For creators and marketers studying advertising video ideas, the most consistent pattern is that the strongest executions commit fully to a format rather than hedging between ad and content. Brands like @gap use abstract teasers and montage energy to build anticipation. Brands like @behrpaint and @jimmyjohns show up repeatedly with defined creative approaches rather than one-off posts. The advertising videos that feel least like ads tend to be the most instructive about what advertising on short-form platforms actually requires: a format that earns attention before it asks for anything.
647 videos in the database use this topic.

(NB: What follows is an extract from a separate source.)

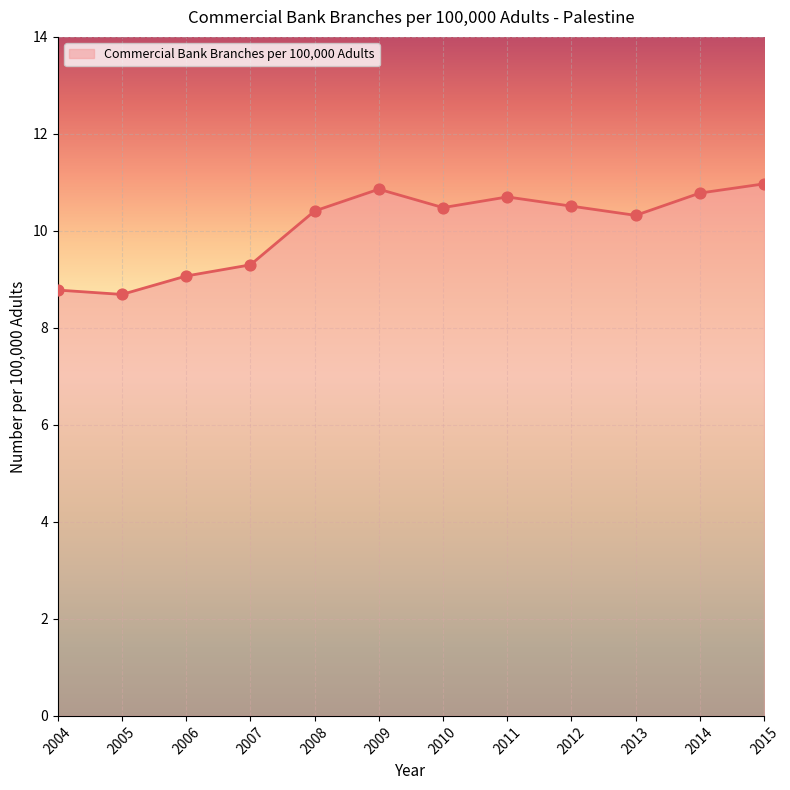

Between 2010 and 2013, which is larger?

2010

Top Advertising video examples
- Car showcase for city/country life by @melissamale (Vlog) — 45,685,617 views
- Creator's perfect day shopping small by @lexie.lah (Vlog) — 16,000,000 views
- Animated ad for BOGO deal by @jimmyjohns (Faceless) — 3,826,876 views
- Cinematic brand lifestyle vibe showcase by @newbalancelifestyle (Cinematic Trailer) — 17,305,975 views
- Comedic news report for product launch by @kaylamariesully (Skit) — 6,043,437 views
- Putting up promotional brand flyers by @behrpaint (Quick Hit) — 2,761,582 views
Popular creators
Commitment to a specific register is what separates the accounts worth studying. @diorbeauty operates almost entirely in the Cinematic Trailer format, using ambassador-driven campaigns with Jisoo and Anya Taylor-Joy to make product launches feel like cultural events rather than purchase prompts. @wendys takes the opposite route, using witty voiceover and playful exaggeration to make fast food content feel genuinely funny rather than aspirational. Both approaches work for the same reason: neither account pretends it is not an ad, and that transparency reads as confidence rather than manipulation.
Trending hooks
The hook from @arbys, where a character named Frederick gets addressed mid-sentence about a pulled pork sandwich, works because it drops you into the middle of a conversation you did not start, and curiosity fills the gap. The @districtupdates opener, a flat 'Hey. Any plans for the weekend?', creates an open loop by sounding like a text message rather than an ad. Both hooks delay the reveal of what is being sold, and that delay is structural, not accidental. The audience stays because they want to know where this is going, not because they want the product.
Top videos
The videos that perform across this topic treat the ad format itself as raw material for creativity rather than a constraint to work around. The e.l.f. telenovela parody with Melissa McCarthy runs long, casts a recognizable face, and builds a full narrative arc before the product appears. The Monte biplane stunt turns a negative customer claim into a high-stakes product demo. Neither video hides its commercial intent; both use that intent as the engine of the joke or the drama. Advertising content works when the persuasion is visible and the entertainment is real.
Related topics
Advertising overlaps with Comedy because the most effective short-form ads have absorbed comedic structure, setups and payoffs, character logic, and tonal control. It connects to Brand Marketing because many creators treat advertising as case study material, pulling apart what brands do and why it lands. Beauty sits in this neighborhood too, not because beauty brands advertise more than others, but because the product demo and the ad are genuinely difficult to separate when the format is a 30-second close-up with music.